Records provided: Begin

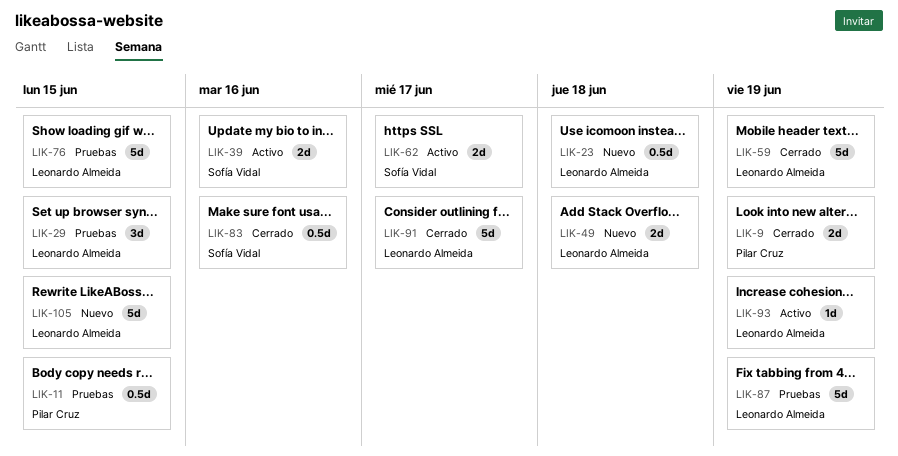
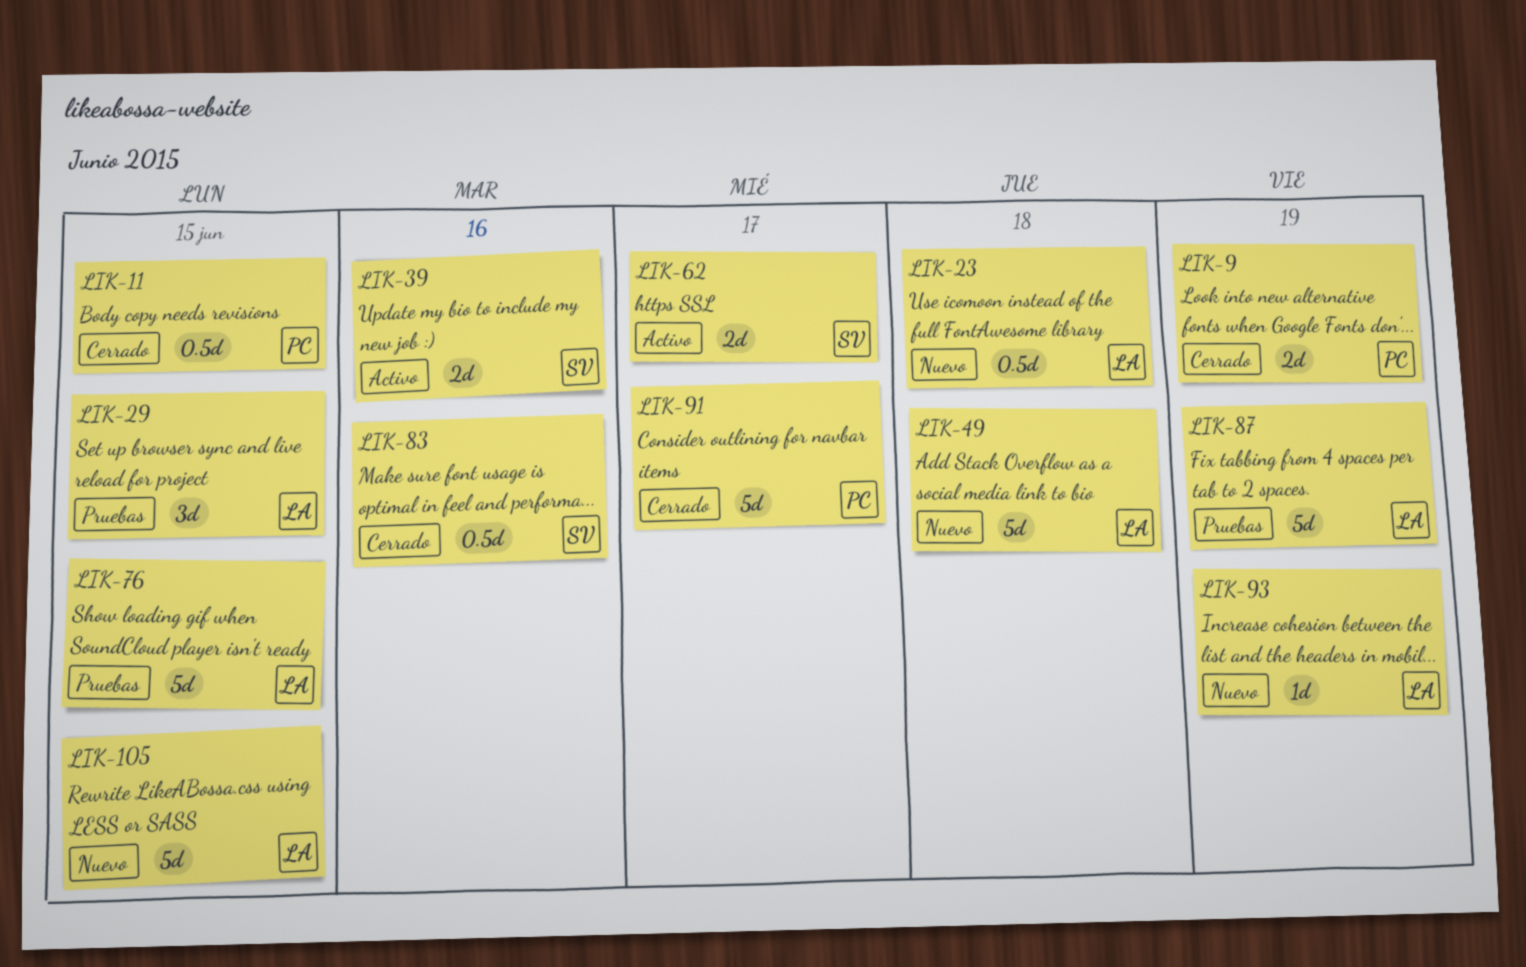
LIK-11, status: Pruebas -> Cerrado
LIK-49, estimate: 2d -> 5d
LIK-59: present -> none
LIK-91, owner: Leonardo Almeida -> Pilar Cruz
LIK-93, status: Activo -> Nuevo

Records provided: End
Records provided: Begin

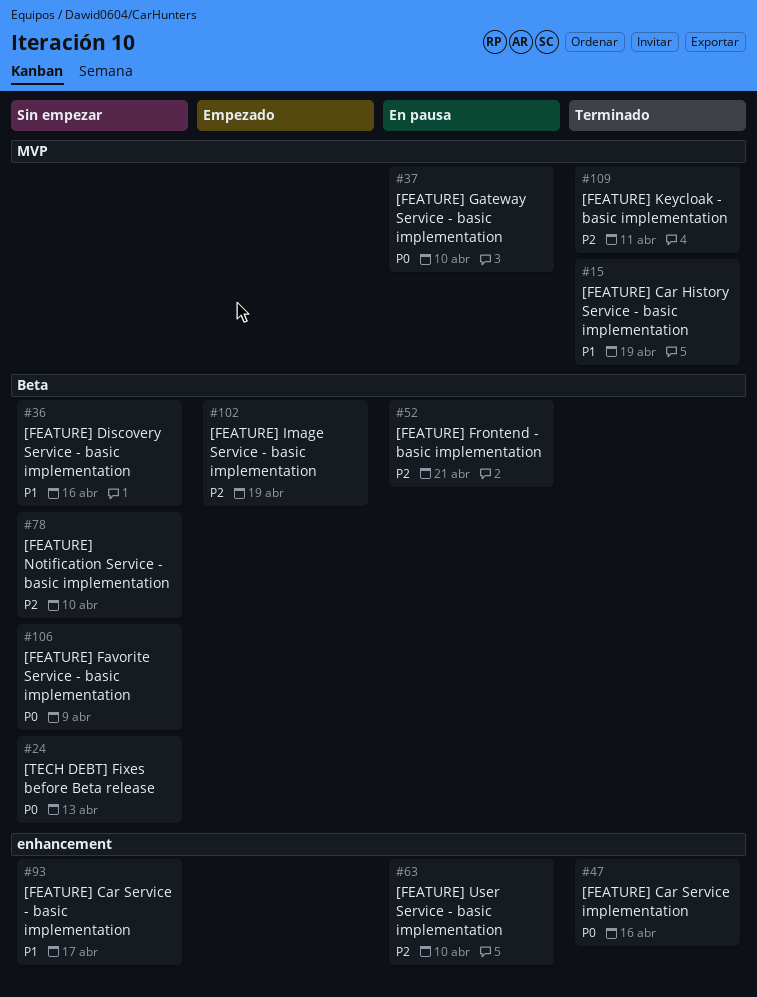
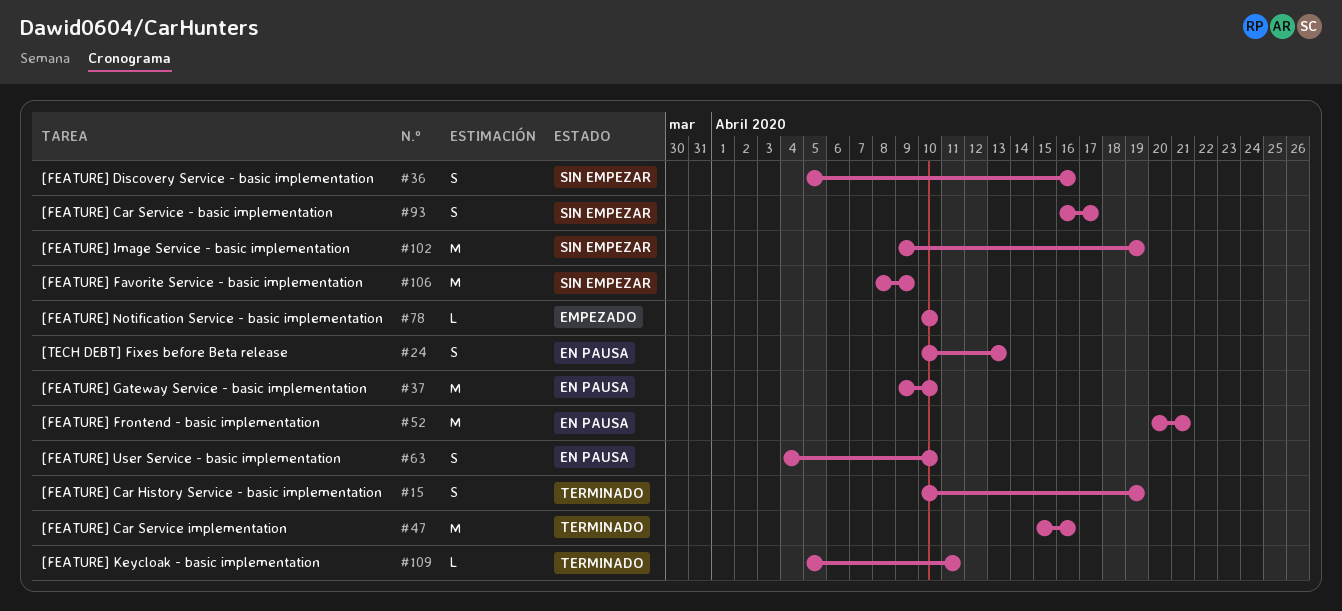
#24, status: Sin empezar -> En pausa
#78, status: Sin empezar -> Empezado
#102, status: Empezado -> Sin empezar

Records provided: End
Records provided: Begin

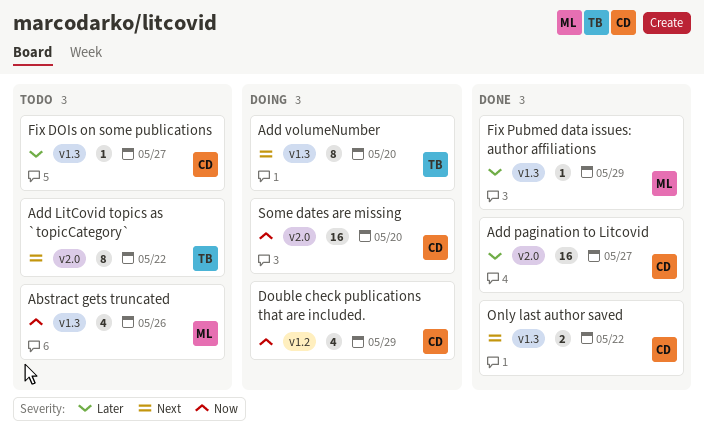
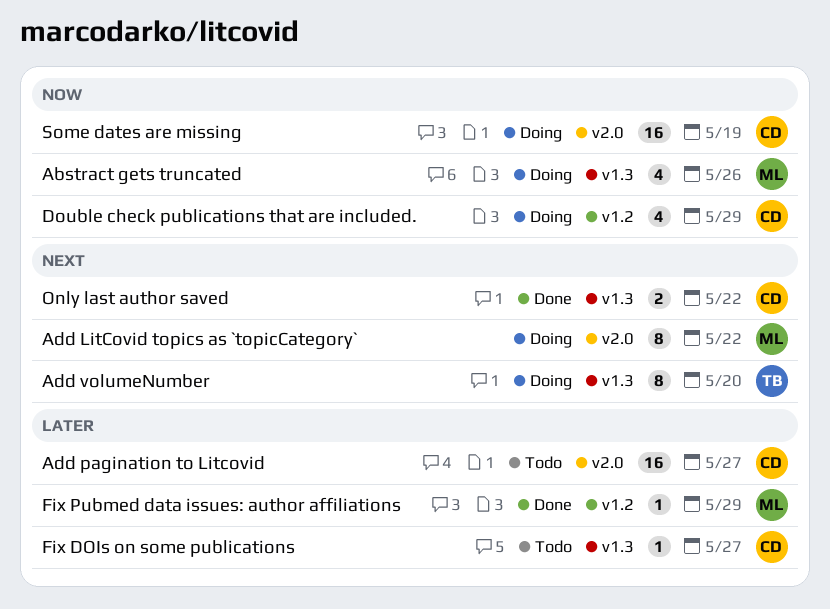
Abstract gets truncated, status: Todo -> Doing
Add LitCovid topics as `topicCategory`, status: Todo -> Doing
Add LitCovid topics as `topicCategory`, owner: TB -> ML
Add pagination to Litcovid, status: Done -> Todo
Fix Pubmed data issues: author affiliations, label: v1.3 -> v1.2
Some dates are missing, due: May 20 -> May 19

Records provided: End

- _Work instruction_:
Go through the records above, find every line with the word "Doing", and list those lines.

- _Exercise output_:
Abstract gets truncated, status: Todo -> Doing
Add LitCovid topics as `topicCategory`, status: Todo -> Doing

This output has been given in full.